Sunday, July 21, 2013
Day 34 - I would walk 500mi?
And not soon enough, since this next section is a real doozy. I think I mentioned that we have ~125 to Leadore (apparently this is a compound word, and pronounced 'lead' 'ore', in reference to mining, which seems to be a major part of the economy). This is supposed to be the toughest hitch on the trail, ~30mi on a gravel road. The terrain is supposed to be rugged as well.
Today, we had a nearo, so hiked 10mi. To start, this section certainly lived up to the hype. There appear to be no switchbacks, just steep climbs up and down. As a wise man once told me on the AT, the uphills are tough, but the downhills will kill you. The trail is pressed flush against sheer hillsides, and a spaced out footstep, vertigo or even a loose rock could be a long tumble.
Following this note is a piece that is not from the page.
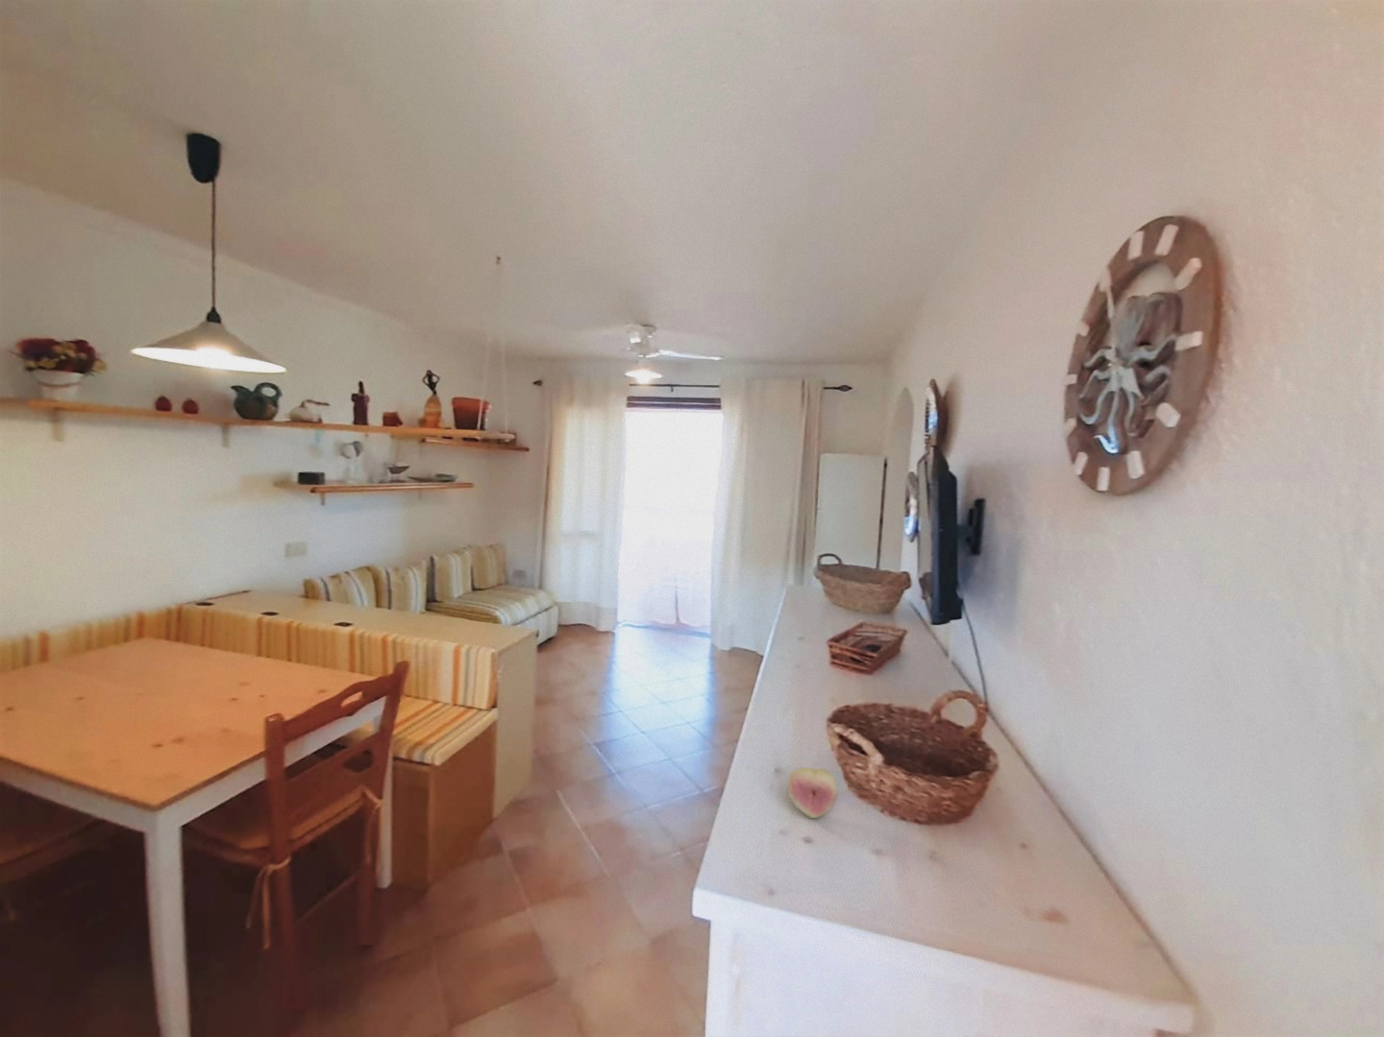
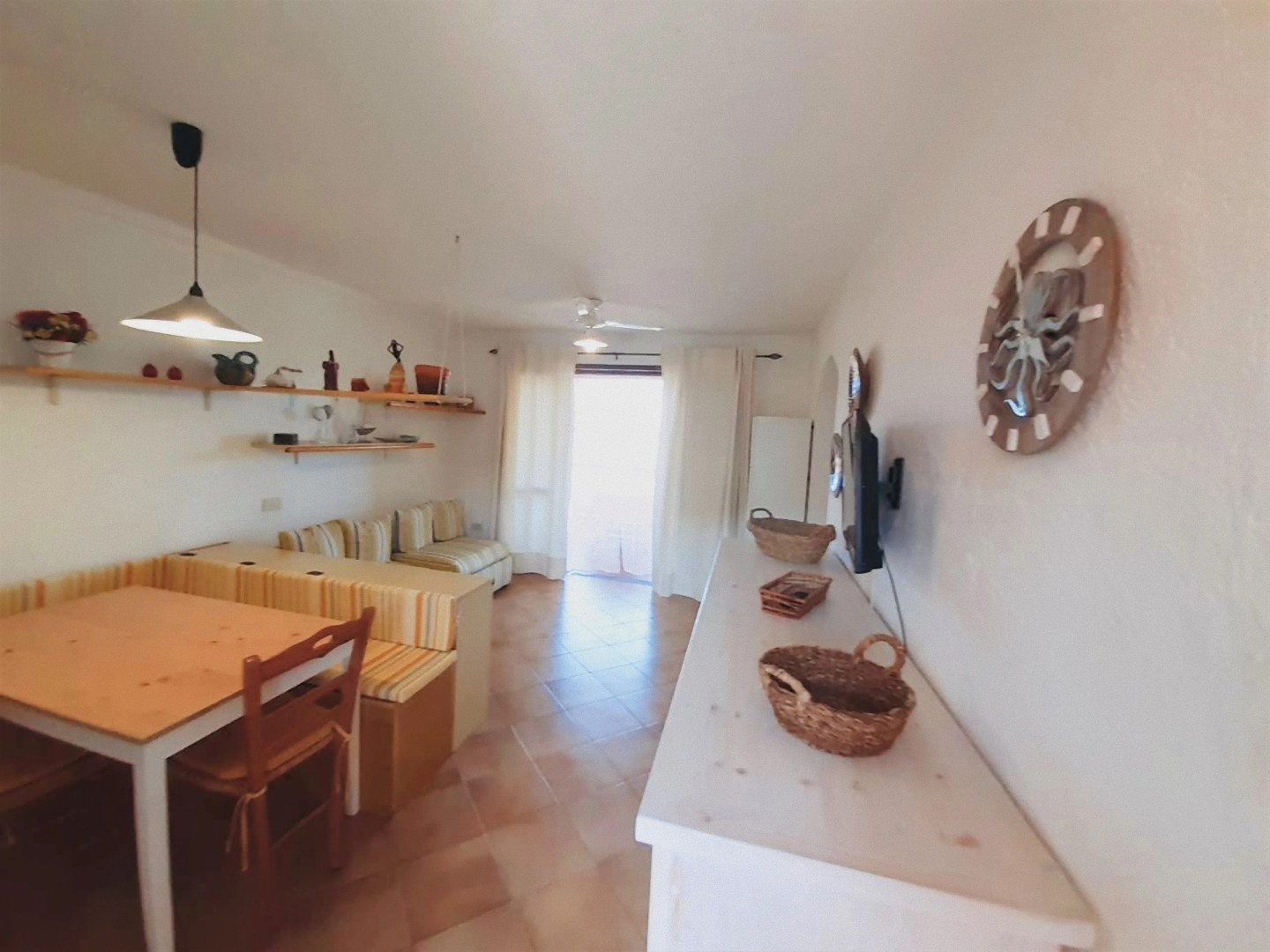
- fruit [786,766,839,819]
Our first 8mi out were fairly uneventful, some tough climbs up and down a jeep road. We came to a fire notice, since much of the next 10mi had burned this time last year. This is not surprising, given that nearly 40% of the pine trees are festooned with bright orange pine needles, indicating death and extreme flammability. Bigfoot resourcefully used his phone to discover that the burn notice had been rescinded, and we pressed on. From our vantage point, we could see the large burned patches of trees, silvery on the hillside. Glad we were climbing in the evening, so the sun was lower.
We made camp at the Nez Perce campsite, which is supposed to be one of the nicest in this section. The spring downhill 0.1mi was absurdly beautiful, with a tiny pool created with carefully stacked rocks, and magenta wildflowers.
Though we all could have used a day off in town, the beauty of the sunset at camp made me glad we were on the trail. I love watching sunsets from saddles, where you can see the whole color gradient from midnight blue to orange filtered through tall sere pines. Lovely.
So, feeling a little anxious about this upcoming section, but will be so glad when we have it behind us.
p.s., Fond thoughts to Bearbait, who we left in Sula to recover from her foot injuries. Hope you're recuperating, and that we cross paths again.
p.p.s., Sula is a great town stop. The folks couldn't be kinder or more welcoming. Thanks Richard and Ed for the lift back up to the trailhead. Feel like real pioneers on the Lewis and Clark route.